Why the Amazon Doesn’t Really Produce 20% of the World’s Oxygen

March 11, 2020

The latest news has been that the Amazon forest has been on fire. This brought up many questions, including why the Amazon is so important to the world and how we would be affected if it was gone. 

Some are worried that since this huge forest is on fire, it is risking the world’s access to oxygen. But is it really? This forest who has earned the title of “Lungs of the Earth” has been very overestimated. There are many oxygen resources in the world and according to several scientists, the Amazon’s contribution is close to zero. 

The Amazon contributes to our earth in many ways that we don’t know, but one thing is that losing the oxygen it produces will not harm our earth the way we think it will.  According to scientists the estimate of tropical rainforests responsible for photosynthesis occuring on land is only 34 percent. The Amazon rainforest is only about half of that. That means that the Amazon generates about 16 percent of oxygen produced on land. 

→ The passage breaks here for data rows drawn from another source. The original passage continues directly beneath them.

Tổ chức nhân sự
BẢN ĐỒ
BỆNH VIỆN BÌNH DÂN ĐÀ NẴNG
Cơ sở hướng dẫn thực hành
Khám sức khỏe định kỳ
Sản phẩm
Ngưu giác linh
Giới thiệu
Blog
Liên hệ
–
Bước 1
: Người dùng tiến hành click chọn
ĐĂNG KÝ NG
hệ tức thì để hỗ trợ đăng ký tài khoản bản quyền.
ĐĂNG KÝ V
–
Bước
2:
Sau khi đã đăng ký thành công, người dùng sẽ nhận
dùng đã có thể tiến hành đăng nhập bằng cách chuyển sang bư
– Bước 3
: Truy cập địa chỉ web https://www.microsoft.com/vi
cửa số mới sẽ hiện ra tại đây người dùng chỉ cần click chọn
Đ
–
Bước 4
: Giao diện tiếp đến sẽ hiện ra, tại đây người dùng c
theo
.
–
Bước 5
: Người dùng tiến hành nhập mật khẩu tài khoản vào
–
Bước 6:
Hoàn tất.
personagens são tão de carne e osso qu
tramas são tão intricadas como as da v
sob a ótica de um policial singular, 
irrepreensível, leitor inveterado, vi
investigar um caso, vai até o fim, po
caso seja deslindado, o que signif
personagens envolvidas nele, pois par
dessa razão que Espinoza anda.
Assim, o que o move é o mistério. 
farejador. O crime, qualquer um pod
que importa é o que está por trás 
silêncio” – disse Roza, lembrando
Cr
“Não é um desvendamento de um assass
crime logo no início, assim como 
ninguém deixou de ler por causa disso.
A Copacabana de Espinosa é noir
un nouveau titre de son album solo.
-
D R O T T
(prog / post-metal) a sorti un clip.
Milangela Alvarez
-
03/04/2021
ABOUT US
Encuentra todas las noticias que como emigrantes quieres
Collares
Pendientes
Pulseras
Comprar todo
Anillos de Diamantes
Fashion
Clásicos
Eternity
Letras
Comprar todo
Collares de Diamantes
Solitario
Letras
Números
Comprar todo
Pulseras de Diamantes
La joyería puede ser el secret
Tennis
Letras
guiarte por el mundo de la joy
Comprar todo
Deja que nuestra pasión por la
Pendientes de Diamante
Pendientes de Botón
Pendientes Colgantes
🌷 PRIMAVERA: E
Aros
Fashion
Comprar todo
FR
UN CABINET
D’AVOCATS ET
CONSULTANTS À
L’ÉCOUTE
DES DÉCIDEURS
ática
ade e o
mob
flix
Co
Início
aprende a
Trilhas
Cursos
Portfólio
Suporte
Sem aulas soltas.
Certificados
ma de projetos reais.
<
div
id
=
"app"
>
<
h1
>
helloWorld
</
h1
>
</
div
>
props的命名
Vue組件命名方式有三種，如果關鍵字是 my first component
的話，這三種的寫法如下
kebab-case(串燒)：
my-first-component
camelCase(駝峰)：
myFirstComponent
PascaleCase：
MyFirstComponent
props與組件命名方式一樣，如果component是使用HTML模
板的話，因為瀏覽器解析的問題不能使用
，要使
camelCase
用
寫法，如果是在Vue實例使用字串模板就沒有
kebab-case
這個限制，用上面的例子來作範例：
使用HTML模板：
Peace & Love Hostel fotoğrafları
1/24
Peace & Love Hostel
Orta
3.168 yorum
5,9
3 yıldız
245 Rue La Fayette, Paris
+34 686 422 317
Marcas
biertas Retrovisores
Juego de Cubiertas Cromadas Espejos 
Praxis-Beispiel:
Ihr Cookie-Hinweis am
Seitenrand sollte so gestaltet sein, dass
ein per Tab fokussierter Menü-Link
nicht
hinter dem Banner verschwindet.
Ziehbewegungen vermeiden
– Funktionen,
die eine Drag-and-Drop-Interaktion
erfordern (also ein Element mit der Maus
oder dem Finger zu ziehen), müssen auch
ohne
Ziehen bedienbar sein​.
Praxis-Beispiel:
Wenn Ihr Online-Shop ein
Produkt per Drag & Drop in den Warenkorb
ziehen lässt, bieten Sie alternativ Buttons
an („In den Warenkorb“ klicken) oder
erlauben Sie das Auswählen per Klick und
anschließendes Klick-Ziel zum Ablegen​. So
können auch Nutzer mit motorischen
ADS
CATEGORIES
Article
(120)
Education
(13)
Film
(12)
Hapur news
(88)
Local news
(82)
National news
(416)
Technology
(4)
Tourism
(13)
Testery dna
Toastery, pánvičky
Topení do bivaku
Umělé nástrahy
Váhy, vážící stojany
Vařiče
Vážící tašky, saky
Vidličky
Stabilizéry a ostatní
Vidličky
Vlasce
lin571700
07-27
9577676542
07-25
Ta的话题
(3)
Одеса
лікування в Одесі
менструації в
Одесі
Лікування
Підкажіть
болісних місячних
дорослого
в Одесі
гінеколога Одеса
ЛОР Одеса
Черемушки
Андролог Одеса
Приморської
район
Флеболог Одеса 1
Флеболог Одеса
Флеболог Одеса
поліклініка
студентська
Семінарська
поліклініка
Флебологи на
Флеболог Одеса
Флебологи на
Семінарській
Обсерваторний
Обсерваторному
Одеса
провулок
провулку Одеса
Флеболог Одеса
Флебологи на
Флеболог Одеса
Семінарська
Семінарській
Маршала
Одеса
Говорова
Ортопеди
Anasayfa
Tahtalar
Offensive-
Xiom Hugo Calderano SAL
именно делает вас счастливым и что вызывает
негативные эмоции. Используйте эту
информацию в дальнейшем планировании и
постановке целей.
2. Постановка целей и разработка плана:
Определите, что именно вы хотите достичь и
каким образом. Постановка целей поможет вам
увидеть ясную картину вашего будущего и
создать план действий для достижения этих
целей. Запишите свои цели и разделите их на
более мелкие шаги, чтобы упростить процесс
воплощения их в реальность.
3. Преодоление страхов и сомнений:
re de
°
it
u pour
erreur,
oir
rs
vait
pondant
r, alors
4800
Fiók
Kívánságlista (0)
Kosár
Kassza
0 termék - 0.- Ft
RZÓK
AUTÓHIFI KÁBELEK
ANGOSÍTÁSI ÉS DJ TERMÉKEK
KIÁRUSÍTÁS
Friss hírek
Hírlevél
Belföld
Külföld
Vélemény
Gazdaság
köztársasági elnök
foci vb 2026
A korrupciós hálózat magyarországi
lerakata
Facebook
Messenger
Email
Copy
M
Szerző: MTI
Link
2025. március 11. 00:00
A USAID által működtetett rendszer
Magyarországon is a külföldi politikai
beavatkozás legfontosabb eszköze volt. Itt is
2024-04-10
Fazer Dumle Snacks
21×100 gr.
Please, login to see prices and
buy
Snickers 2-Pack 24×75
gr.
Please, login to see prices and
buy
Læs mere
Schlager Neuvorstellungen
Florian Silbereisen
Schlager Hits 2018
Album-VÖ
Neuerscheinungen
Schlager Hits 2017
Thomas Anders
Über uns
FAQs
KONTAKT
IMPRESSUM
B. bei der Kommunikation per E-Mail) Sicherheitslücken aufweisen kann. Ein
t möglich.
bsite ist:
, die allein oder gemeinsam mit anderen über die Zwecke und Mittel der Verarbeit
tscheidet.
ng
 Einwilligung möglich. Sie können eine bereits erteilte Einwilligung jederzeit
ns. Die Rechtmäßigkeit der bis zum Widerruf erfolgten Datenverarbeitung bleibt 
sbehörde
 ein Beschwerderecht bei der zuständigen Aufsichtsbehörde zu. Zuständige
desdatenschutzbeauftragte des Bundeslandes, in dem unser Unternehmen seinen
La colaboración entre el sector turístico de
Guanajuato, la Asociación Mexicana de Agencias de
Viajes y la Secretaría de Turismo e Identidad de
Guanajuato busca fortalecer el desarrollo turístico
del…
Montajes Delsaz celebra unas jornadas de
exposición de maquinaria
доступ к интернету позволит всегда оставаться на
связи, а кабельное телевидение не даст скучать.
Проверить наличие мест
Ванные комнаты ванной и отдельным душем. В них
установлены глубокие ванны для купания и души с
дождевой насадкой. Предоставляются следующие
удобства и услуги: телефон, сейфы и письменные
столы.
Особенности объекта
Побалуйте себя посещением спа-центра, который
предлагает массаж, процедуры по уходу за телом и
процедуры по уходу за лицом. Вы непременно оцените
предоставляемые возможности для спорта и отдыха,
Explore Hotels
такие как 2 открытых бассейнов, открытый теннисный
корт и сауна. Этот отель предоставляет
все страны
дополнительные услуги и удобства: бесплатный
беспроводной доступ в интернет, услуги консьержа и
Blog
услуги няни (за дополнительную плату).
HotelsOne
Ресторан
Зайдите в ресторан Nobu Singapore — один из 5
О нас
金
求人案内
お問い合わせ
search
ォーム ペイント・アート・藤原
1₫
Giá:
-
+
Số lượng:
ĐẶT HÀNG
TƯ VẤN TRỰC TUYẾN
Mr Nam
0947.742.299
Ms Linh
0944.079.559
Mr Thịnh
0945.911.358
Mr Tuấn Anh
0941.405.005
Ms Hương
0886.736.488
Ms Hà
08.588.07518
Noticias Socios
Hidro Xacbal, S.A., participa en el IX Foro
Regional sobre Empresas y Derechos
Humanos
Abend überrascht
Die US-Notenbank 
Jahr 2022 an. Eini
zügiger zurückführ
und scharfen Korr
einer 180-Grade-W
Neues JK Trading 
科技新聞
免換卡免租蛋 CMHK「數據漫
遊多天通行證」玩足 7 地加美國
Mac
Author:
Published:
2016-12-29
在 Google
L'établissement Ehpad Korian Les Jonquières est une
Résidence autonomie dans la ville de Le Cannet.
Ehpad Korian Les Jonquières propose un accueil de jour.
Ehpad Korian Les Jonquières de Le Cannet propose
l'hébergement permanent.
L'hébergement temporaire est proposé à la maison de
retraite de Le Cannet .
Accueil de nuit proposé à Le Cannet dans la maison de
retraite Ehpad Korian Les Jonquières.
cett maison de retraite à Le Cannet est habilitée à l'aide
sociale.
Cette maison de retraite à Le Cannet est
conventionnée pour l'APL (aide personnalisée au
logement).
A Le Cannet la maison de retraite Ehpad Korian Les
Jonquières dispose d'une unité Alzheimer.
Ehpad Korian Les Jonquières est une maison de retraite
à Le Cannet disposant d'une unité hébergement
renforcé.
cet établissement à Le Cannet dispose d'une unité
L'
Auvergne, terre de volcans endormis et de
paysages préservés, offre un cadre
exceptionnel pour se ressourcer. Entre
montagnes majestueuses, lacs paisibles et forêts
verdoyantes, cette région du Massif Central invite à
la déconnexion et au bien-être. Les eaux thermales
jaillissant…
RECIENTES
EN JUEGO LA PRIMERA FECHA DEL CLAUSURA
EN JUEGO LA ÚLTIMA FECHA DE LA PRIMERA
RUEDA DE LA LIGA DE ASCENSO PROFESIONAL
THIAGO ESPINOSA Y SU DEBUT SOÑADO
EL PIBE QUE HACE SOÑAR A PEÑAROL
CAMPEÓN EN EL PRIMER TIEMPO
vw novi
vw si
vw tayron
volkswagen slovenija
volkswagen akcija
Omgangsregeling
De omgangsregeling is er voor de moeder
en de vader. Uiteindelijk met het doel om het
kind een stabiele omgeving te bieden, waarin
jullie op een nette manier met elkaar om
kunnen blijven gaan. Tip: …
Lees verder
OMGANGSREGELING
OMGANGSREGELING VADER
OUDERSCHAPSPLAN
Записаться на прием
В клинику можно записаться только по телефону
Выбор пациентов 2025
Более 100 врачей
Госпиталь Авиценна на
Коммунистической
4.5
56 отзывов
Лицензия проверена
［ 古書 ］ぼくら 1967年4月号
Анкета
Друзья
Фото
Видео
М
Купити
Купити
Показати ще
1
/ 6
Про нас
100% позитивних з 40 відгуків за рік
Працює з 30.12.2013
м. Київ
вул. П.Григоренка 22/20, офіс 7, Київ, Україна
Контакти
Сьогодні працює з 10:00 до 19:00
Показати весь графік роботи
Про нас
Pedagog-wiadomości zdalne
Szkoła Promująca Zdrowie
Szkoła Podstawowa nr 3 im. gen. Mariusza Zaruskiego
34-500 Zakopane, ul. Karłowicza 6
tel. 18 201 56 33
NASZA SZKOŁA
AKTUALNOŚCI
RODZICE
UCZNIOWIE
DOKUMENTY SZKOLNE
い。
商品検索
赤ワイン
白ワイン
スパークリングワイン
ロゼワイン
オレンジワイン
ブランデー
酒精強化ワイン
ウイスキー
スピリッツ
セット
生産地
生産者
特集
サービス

To get technical, trees don’t only produce oxygen, they also consume it in a process called cellular respiration. This is where the plants convert sugars that they produced during the day into energy, using oxygen to power that whole process.  To sum this up, during the night when there is no sun for them to go through the photosynthesis process, they absorb oxygen to do this process. According to researchers, they inhale a little over half of the oxygen they produce for the world. 

Although the Amazon does produce and consume oxygen, it stabilizes rainfall cycles in South America and is crucial home for many plant and animal species.